Given task
Rewrite the rows below, changing "common name" to "vernacular name" everywhere and keeping everything else the same. Leave out the pictures.

Extracted data

====

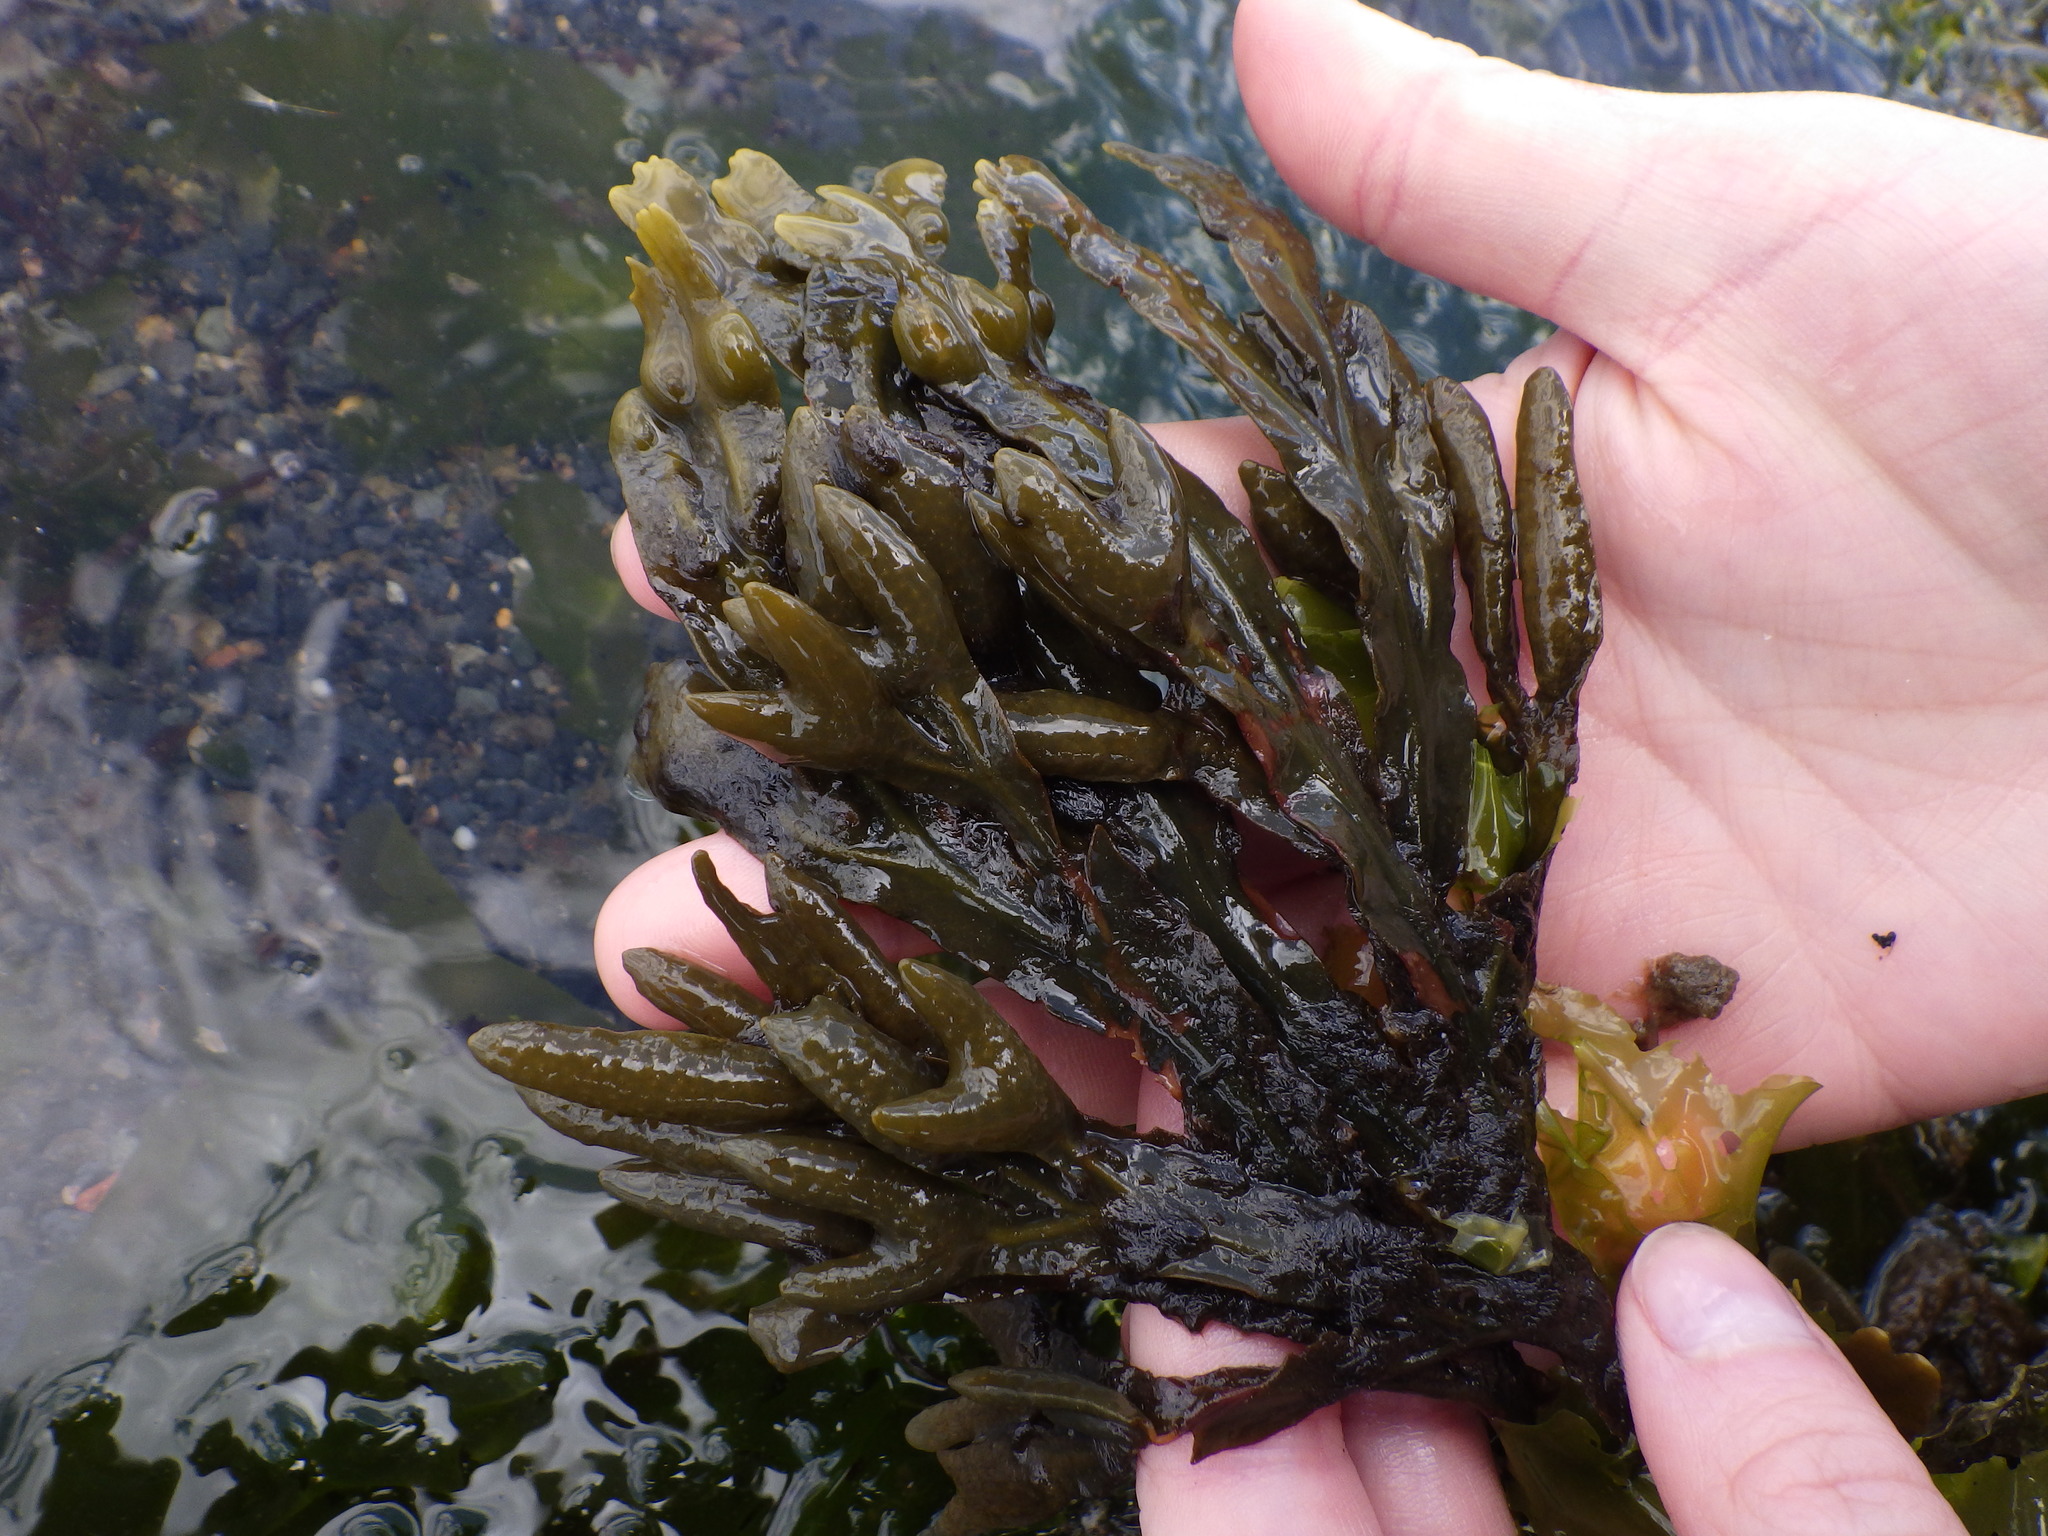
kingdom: Chromista
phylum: Ochrophyta
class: Phaeophyceae
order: Fucales
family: Fucaceae
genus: Fucus
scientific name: Fucus distichus
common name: Rockweed
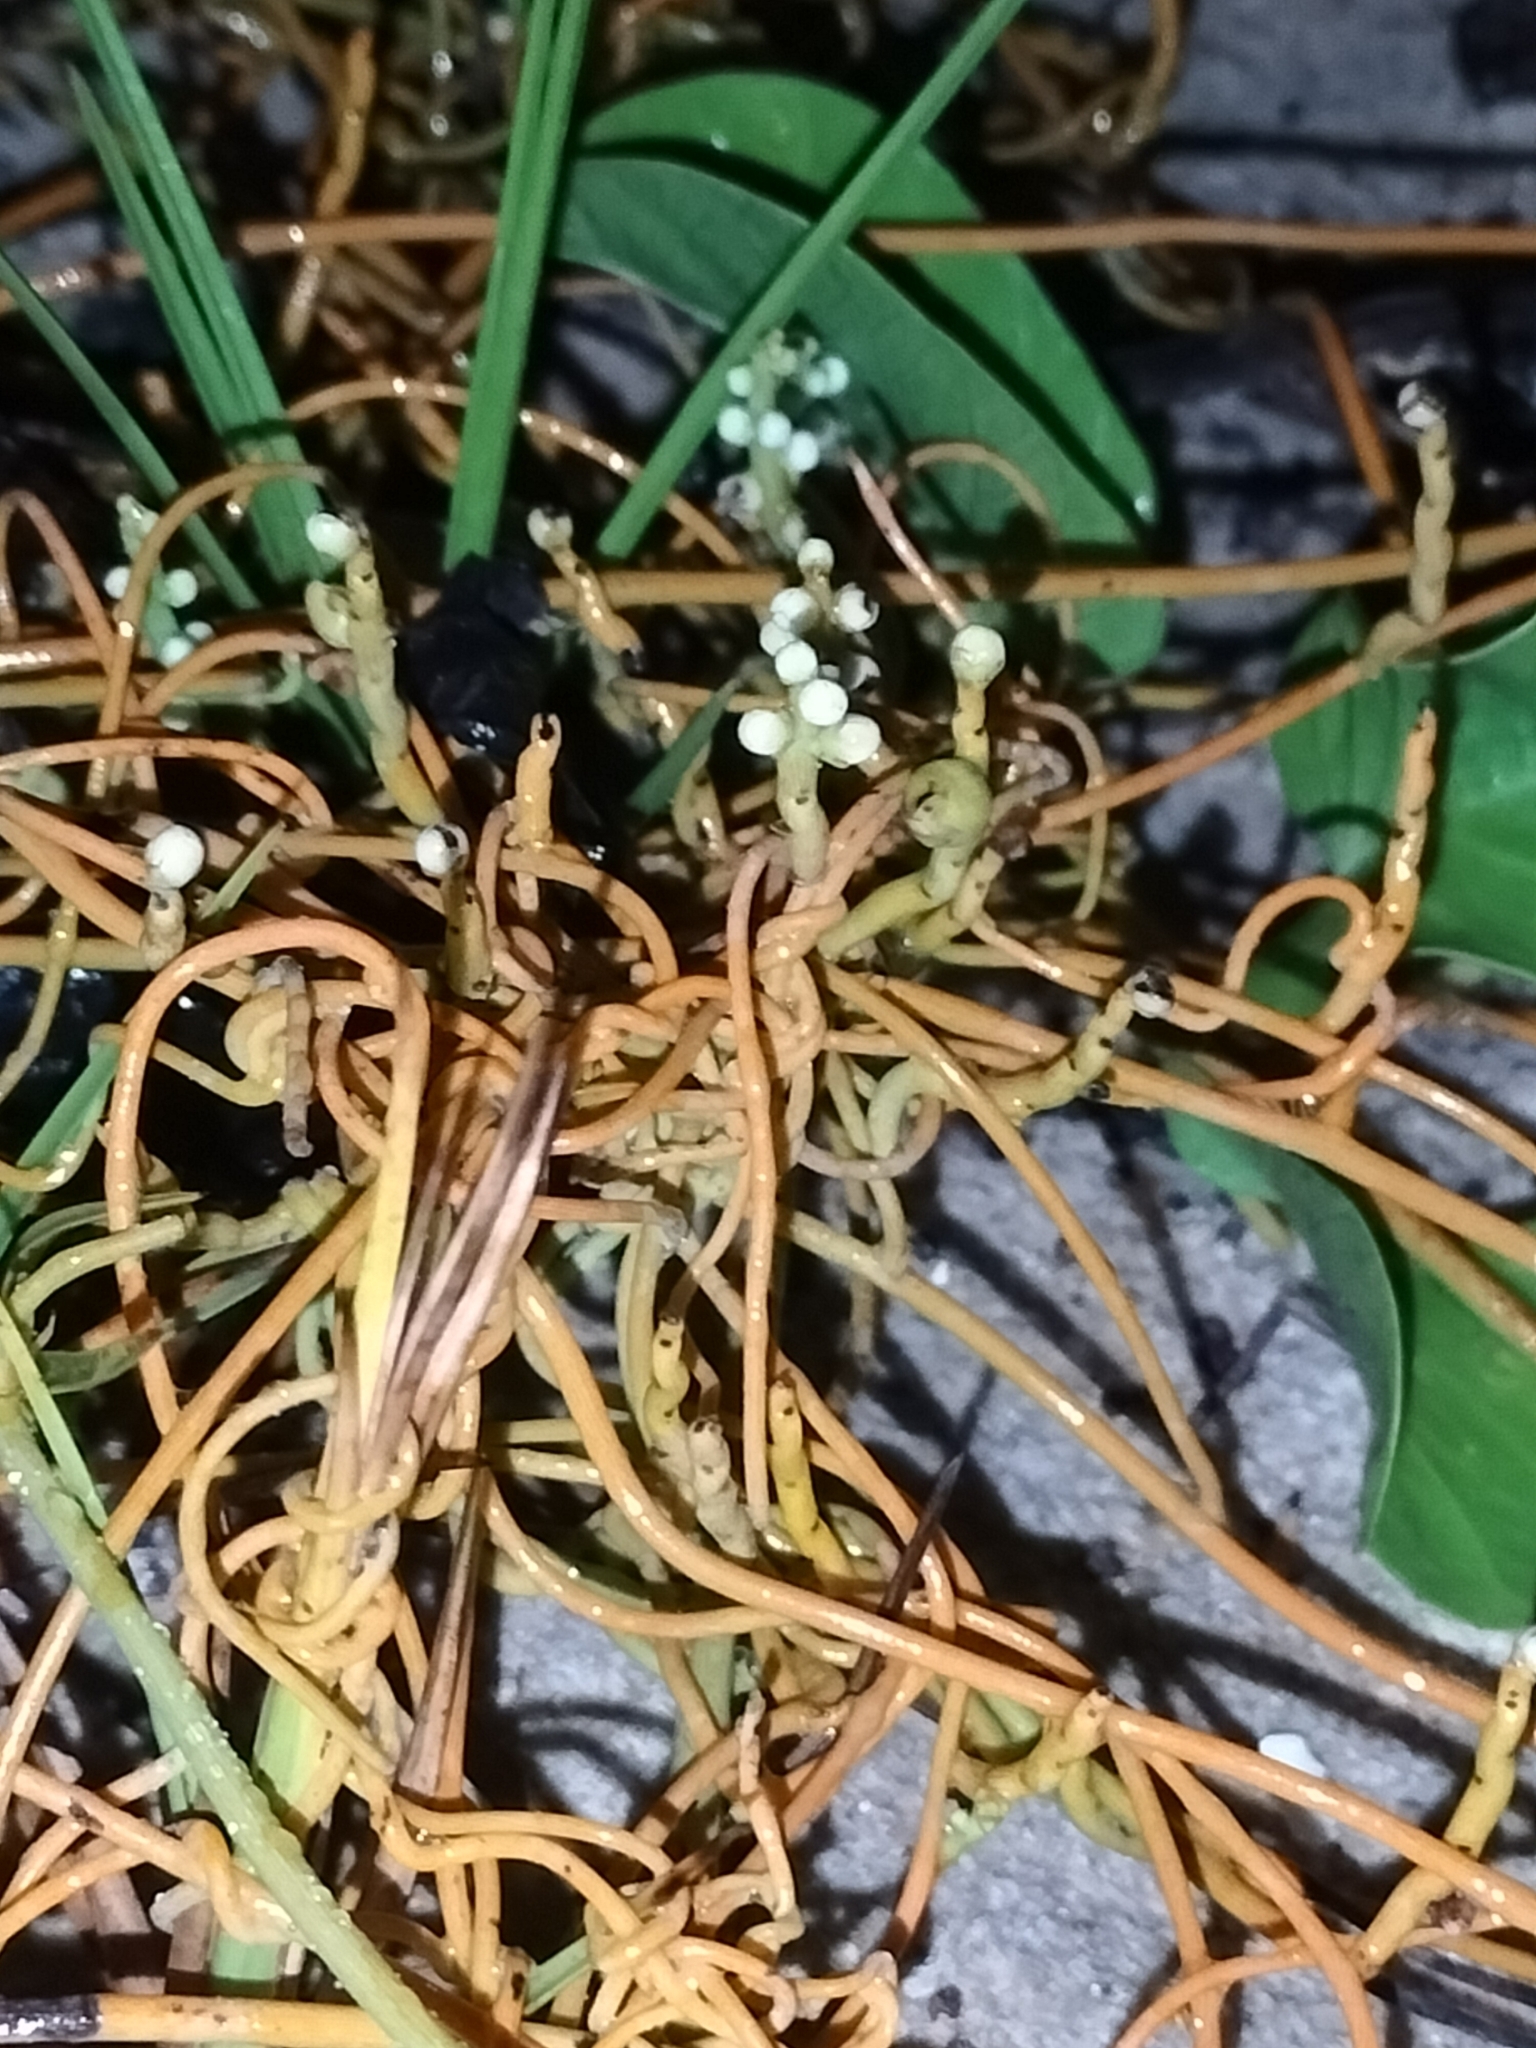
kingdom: Plantae
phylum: Tracheophyta
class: Magnoliopsida
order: Laurales
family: Lauraceae
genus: Cassytha
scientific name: Cassytha filiformis
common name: Dodder-laurel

====

Completed task
kingdom: Chromista
phylum: Ochrophyta
class: Phaeophyceae
order: Fucales
family: Fucaceae
genus: Fucus
scientific name: Fucus distichus
vernacular name: Rockweed
kingdom: Plantae
phylum: Tracheophyta
class: Magnoliopsida
order: Laurales
family: Lauraceae
genus: Cassytha
scientific name: Cassytha filiformis
vernacular name: Dodder-laurel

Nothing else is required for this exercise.